> **Excerpt provided**
※ ※ ※

When it comes to track or really heavy use, some owners and users have complained of brake fade and/or a lack of performance. Additionally, brake pads will wear frighteningly quickly under hard use.

Remember to test the brakes under both light and hard braking conditions to make sure they work as intended. If possible, and it is safe to do so, try to do an ‘emergency stop’ to really test that the braking system. The Tesla Model 3 has an emergency feature where if you press and hold the “P” button it will initiate an emergency stop. This should only be used if the brake pedal stops functioning for whatever reason.

If you hear a squeaking or rattling noise at low speed it may be the steel springs that help hold the brake pads in place. These brake regularly, but it is not a major issue to replace them.

Grinding or squealing noises are usually caused by corrosion on the discs/rotors. Try the following to see if the rust comes off and/or the noises stop:

  1. Set the regenerative braking mode to ‘Low’
  2. Perform long and gradual stops by applying brake pressure until the vehicle is at a complete stop
  3. Perform a few firm stops

If the noise persists it may be a bigger issue that needs to be sorted by a reputable technician or Tesla service centre. Alternatively, if you notice a squealing sound all the time when you are driving and not just when you are braking it may be caused by a small rock that has got stuck behind the Model 3’s brake shield. The rock will rub against the disc causing a squealing sound.

A clicking noise or light clunk when first accelerating or changing from decelerating to acceleration (and vice versa) may be an issue with the axle. Alternately, these sort of sounds can be a sign of more serious issues such as a problem with the drive unit.

If you notice that the Model 3 you are test driving brakes erratically or pulls to one side, it may have a sticking/seized caliper. This usually occurs if the car has been left unused for a long period of time, however, in some cases it can even happen overnight. Another sign of this problem is a loud thud when you pull away for the first time.

Watch our for any juddering or shaking through the steering wheel or pedals when the brakes are applied as it may indicate that the discs are worn/warped. This usually becomes first apparent under high speed braking conditions.

Alternatively, if the discs/rotors aren’t worn or warped it may simply be that there are pad deposits or dirt/grease on them.

Regenerative Braking

The Model 3 has two settings for the regenerative braking system, “Standard” and “Low”. Standard recharges the battery more efficiently and promptly slows you down, but not excessively so. The braking in this setting should feel smooth and natural with no stickiness.

The “Low” option switches the braking to a more conventional feel, so you will need to use the brake pedal more when driving. Most Tesla owners seem to prefer the “Standard” option. Make sure that both settings work as intended.

If the battery pack is too cold to receive high amounts of recharge energy, the Model 3 you are test driving will alert you that regen braking is limited. This is obviously more of a problem in cold climates and manual braking will be required until the battery pack warms up.

※ ※ ※

> **Your tasks**
1. Say whether each statement agrees with the Model 3 brake guide. Answer yes or no for each, and quote the words from the guide that decide it.
(a) Pressing and holding the "P" button on the Model 3 starts an emergency stop.
(b) Most Tesla owners seem to prefer the "Low" regenerative braking setting.
(c) A sticking caliper occurs only after the car has been left unused for a long period.
2. In the Model 3 brake guide, turn the paragraph that begins "If you notice that the Model 3 you are test driving brakes erratically" into a short list that keeps its main facts.

> **Supplied records**
※ ※ ※

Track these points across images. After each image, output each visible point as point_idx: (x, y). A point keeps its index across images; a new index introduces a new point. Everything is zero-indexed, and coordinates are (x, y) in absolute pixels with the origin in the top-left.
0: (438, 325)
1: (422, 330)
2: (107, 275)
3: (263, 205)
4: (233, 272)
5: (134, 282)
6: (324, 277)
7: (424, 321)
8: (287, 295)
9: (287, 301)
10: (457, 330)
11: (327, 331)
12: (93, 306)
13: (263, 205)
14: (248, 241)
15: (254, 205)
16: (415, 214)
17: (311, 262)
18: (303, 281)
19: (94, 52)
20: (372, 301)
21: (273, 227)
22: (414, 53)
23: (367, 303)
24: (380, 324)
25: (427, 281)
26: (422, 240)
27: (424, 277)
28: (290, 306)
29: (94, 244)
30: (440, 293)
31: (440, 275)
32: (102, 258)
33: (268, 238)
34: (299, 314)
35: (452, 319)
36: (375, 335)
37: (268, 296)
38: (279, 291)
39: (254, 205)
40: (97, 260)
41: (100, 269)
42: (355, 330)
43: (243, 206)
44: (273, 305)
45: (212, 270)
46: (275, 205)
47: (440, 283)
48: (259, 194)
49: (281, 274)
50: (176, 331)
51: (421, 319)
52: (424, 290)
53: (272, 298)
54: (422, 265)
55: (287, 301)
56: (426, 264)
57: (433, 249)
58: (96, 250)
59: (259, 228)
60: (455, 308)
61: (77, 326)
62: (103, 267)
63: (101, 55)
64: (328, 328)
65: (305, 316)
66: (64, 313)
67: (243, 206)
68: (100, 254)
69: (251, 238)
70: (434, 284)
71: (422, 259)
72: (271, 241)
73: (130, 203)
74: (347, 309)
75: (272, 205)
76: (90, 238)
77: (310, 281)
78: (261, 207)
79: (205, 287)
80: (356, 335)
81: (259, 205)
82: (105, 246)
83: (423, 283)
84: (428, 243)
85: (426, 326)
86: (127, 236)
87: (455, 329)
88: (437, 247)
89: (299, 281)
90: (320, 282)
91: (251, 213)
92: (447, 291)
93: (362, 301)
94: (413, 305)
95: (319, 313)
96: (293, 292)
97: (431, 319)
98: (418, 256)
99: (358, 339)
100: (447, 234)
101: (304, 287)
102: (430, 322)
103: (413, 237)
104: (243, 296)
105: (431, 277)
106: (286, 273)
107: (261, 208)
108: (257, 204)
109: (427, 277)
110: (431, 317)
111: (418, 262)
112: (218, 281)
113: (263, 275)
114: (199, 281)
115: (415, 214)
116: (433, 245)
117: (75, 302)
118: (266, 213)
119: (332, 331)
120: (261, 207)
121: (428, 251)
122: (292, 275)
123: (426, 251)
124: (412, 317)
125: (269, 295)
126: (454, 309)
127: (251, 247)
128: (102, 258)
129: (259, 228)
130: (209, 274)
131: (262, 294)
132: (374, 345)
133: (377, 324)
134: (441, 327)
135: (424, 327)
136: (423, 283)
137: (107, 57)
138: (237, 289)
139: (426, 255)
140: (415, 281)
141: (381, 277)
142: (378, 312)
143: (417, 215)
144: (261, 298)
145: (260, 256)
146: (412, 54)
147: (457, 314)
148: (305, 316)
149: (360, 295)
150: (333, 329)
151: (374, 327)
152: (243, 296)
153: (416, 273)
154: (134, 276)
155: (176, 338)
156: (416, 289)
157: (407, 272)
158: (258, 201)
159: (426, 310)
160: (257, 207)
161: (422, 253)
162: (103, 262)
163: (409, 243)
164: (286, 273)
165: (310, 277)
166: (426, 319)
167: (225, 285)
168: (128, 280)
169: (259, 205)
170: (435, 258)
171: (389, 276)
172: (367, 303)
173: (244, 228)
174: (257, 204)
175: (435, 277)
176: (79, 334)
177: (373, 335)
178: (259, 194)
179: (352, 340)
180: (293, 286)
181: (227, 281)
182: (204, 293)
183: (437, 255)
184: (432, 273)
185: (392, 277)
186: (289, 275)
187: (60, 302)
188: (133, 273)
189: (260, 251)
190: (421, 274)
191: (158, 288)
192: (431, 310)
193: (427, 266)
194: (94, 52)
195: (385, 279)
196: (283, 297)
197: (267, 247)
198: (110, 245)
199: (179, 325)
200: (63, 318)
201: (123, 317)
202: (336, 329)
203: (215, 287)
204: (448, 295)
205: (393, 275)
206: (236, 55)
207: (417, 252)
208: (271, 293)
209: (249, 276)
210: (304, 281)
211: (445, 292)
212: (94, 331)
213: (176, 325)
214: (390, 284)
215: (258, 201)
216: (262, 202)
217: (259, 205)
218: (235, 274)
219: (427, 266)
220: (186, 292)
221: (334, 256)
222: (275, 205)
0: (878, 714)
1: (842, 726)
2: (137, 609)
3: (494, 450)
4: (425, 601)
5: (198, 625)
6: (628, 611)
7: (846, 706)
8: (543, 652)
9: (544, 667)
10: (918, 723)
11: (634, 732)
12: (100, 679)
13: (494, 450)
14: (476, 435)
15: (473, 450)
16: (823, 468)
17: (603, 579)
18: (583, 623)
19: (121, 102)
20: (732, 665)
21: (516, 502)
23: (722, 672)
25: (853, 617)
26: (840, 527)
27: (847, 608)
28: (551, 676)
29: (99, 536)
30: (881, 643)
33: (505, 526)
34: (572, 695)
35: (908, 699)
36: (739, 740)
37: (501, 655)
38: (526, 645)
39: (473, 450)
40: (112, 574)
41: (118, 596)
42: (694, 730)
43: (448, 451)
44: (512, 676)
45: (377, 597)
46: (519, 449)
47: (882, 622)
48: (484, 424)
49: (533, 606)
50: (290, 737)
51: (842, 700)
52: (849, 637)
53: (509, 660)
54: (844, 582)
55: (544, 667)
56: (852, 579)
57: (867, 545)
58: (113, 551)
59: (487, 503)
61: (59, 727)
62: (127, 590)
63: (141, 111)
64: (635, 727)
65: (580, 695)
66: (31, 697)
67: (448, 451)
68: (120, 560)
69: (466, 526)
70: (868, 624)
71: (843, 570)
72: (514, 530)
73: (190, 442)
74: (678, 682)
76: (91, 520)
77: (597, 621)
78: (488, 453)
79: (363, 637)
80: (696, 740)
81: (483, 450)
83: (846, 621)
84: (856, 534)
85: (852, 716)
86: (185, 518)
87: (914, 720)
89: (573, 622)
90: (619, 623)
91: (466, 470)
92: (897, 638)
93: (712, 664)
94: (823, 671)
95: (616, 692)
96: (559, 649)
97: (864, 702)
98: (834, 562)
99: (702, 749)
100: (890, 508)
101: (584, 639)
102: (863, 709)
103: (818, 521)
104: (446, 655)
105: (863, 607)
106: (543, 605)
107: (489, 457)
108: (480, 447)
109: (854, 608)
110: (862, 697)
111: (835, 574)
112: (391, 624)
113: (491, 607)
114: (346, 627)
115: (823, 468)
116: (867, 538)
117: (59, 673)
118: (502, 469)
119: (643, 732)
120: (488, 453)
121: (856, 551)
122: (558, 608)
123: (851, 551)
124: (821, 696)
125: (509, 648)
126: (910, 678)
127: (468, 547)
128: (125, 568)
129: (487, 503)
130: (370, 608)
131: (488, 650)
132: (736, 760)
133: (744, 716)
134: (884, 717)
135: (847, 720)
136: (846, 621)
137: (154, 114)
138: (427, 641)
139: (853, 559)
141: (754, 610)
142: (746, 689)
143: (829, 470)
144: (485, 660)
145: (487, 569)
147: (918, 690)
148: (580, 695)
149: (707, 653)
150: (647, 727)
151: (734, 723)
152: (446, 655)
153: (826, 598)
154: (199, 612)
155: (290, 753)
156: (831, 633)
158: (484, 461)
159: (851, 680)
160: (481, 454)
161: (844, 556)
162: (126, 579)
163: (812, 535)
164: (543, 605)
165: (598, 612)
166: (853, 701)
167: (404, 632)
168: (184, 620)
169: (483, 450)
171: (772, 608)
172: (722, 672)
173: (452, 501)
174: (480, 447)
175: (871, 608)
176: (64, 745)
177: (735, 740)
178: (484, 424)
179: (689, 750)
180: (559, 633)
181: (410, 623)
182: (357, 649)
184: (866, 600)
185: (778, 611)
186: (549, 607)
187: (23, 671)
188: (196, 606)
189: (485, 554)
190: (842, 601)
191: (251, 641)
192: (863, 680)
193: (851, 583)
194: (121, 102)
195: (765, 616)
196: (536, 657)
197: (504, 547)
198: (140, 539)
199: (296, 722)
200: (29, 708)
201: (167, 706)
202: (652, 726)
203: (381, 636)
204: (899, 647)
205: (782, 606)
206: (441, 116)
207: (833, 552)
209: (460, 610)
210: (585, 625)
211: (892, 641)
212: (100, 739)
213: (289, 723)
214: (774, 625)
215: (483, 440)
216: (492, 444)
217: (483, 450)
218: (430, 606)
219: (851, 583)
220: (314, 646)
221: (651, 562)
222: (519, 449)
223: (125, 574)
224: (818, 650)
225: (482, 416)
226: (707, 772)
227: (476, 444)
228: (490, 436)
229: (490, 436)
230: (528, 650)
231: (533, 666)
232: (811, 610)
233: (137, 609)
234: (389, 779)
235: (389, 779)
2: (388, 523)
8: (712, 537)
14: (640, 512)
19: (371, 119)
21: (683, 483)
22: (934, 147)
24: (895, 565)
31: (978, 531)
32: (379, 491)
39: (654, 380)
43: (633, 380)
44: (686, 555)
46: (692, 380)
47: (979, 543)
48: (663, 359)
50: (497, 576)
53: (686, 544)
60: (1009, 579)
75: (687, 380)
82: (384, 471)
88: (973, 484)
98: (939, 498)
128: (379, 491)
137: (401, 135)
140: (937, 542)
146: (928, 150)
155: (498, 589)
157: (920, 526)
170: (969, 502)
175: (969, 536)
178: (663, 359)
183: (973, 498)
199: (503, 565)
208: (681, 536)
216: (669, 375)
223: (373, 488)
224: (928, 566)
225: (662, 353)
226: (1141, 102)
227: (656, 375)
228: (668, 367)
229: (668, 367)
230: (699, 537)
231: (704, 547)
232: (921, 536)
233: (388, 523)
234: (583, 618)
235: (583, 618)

※ ※ ※

> **List of solutions**
1.
(a) Yes: "The Tesla Model 3 has an emergency feature where if you press and hold the “P” button it will initiate an emergency stop."
(b) No: "Most Tesla owners seem to prefer the “Standard” option."
(c) No: "in some cases it can even happen overnight."

2.
- Possible problem: a sticking or seized caliper
- Signs: erratic braking, pulling to one side, or a loud thud when pulling away for the first time
- Usual cause: the car being left unused for a long period
- In some cases it can happen overnight